» **Anhand der Informationen**
**1)** Fassen Sie den Textauszug über Aðalbjörns Auftritt in zwei Sätzen zusammen.
**2)** Schreiben Sie den Textauszug über Aðalbjörns Auftritt nach seinem letzten Satz weiter.

:: Textauszug ::

Selbstredend begann diese “Ballade” mit einem arbeitsintensiven Einsatz an den Gitarren. Als sich der Track lässig zurücknahm, stattete Aðalbjörn der Menge einen Besuch ab. Gemächlich bahnte er sich seinen Weg durch die Fans und bestieg die lange Theke, um diese als Laufsteg zu nutzen. Seine Zeilen sang er dabei diesmal auf English und das wahrlich herzzerreißend: “I wear my thorns for you. They cut all the way through. This is how I do it. It takes a lot to it, for you.” Auf seinem Rückweg durchquerte er den Fotograben und begrüßte herzlich einen Fan, der in einem Rollstuhl saß. Plötzlich kletterte er auf die Bühnenabsperrung und fand dabei festen Halt von der Hand eines starken Mannes. Wie selbstverständlich balancierte er auf der schmalen Stange entlang, wobei ich erstmal den Atem anhielt. Sein Talent gepaart mit seiner inneren Ruhe machten sich aber bezahlt. Stets war eine stützende Hand in Reichweite und nach einigen Metern sprang er wieder gekonnt auf die Bühne zurück.

:::
:: Vorliegendes Material ::

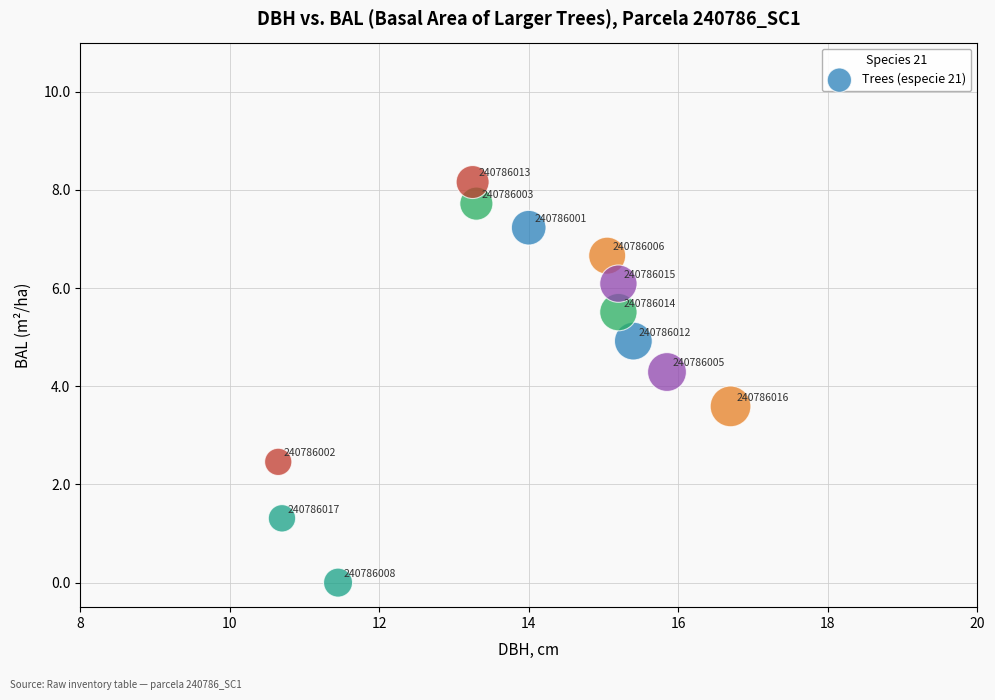

What is the average X value?

13.9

:::

» **Ihre Antworten**
**1)** Während einer Ballade mischte sich Aðalbjörn unter die Menge, nutzte die lange Theke als Laufsteg und sang seine Zeilen diesmal auf Englisch. Auf dem Rückweg begrüßte er einen Fan im Rollstuhl, balancierte mit stützenden Händen in Reichweite auf der Bühnenabsperrung entlang und sprang nach einigen Metern zurück auf die Bühne.

**2)**
Schon schnappte sich der abenteuerlustige Sänger erneut seine Gitarre und kniete sich gemeinsam mit Sæþórschien gedankenverloren auf den Boden. Die experimentierfreudige Klänge erzeugten durchaus eine gewisse Epik. Jetzt ging es richtig ab: “Are you ready, Cologne?” Wir waren gewappnet und bestanden unsere vorher eingeübte Aufgabe mit Bravour – wieder und wieder. Nahezu vier Minuten lang gab das Quartett dann absolut Vollgas an ihren Instrumenten. Die geflochtenen Zöpfe des Bassers flogen durch die Luft und dem Publikum war die reine Begeisterung ins Gesicht geschrieben. Zum Schluss spielte Drummer Grimsi stehend und alle vier Musiker strahlten voller Freude. Sie ließen es sich nicht nehmen, ausgiebig für ihre Fans zu applaudieren und die Menge war hin und weg von den Isländern. An diesem Abend haben Sólstafir niemanden kalt gelassen etliche Fans hinzugewonnen – gehörte an dieser Stelle ganz klar dazu. Ihr 70-minütiger Gig war definitiv dem eines Headliners würdig.
Setlist SÓLASTAFIR – Köln, Essigfabrik (26.01.2023)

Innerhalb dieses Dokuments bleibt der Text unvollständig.